September 2025
Community Legal Centres Australia’s Vision for Justice sets out the common systemic barriers our sector sees preventing the people and communities we work with from accessing justice. Against these barriers, we set out our vision for how things could look if governments and communities worked together to remove them.
The Vision for Justice was launched at Australian Parliament House on 1 September 2025, alongside a complementary set of priority Actions for the 48th Parliament of Australia.
The Community Legal Centres Australia Vision for Justice sets out the common systemic barriers our sector sees preventing the people and communities we work with from accessing justice. Against these barriers, we set out out vision for how things could look if governments and communities worked together to remove them.
Our vision is structured around eight priority themes, determined through analysis of national sector service and client data, and consultation with national sector networks and legal and policy experts.
We recognise that people’s lives and problems don’t often fit neatly within policy themes. In real life, people’s problems get more complicated and harder to resolve the more justice barriers they face at once. A woman seeking safety from violence will have a harder time if she lives in a remote community rather than a city. A renter with physical disability access needs will have a harder time seeking justice from an exploitative landlord than a renter without home accessibility needs.
This vision for justice reflects community legal centres’ work across all jurisdictions and many areas of law, from child protection and criminal law to employment, social security and immigration. It sits alongside and complements the advocacy of state and territory community legal centre peaks and individual centres.

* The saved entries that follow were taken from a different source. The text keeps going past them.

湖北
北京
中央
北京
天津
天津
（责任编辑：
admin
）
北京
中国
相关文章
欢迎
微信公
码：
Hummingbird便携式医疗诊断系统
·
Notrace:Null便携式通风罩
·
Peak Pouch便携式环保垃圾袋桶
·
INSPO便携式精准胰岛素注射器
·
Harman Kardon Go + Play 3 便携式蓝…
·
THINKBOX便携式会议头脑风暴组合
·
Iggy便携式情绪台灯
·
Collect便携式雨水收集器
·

All people deserve to have enough income to meet their basic needs, like housing, food, and medical care. All people deserve to be treated fairly and humanely by the legal system and its institutions.
All people deserve to live free from the threat or experience of domestic, family, and sexual violence, and other forms of abuse.
All people deserve equal opportunities to participate in the community and live freely and safely. Tolerance need not extend to actions or words that harm people and groups that experience discrimination and stigma.
People deserve equitable access to justice and due process wherever they live.
Sovereignty has never been ceded. We acknowledge the hundreds of First Nations Countries and cultures that have lived on this land for millennia.
All people deserve dignity and safety, no matter their country of origin or visa status.
All people, regardless of identity or origin, deserve to live a free and dignified life. Our communities deserve governments that prioritise, protect, and enforce human rights.
Future generations deserve bold leadership from current governments to ensure they can live, safely and healthily, on this planet. Everyone deserves protection from the devastation of climate disasters.
It will take many years of hard work to achieve our Vision for Justice: a society in which everyone is treated fairly, and can access justice regardless of income, race, gender, disability, or any other systemic barrier. As a first step, we have identified some actions the 48th Parliament of Australia can take to bring communities closer to achieving our vision.
These are not the only actions we will need to take to collectively build a fair and just society, but they are examples of the kinds of reforms that will be necessary. They stand alongside and complement the actions recommended by our allies across the legal assistance and social justice sectors.
Some will take significant political will to achieve. Others have strong support already but require leadership to turn support into actual legislative, policy or budgetary change. All can be delivered by the 48th Parliament. Future parliaments will have more work to do.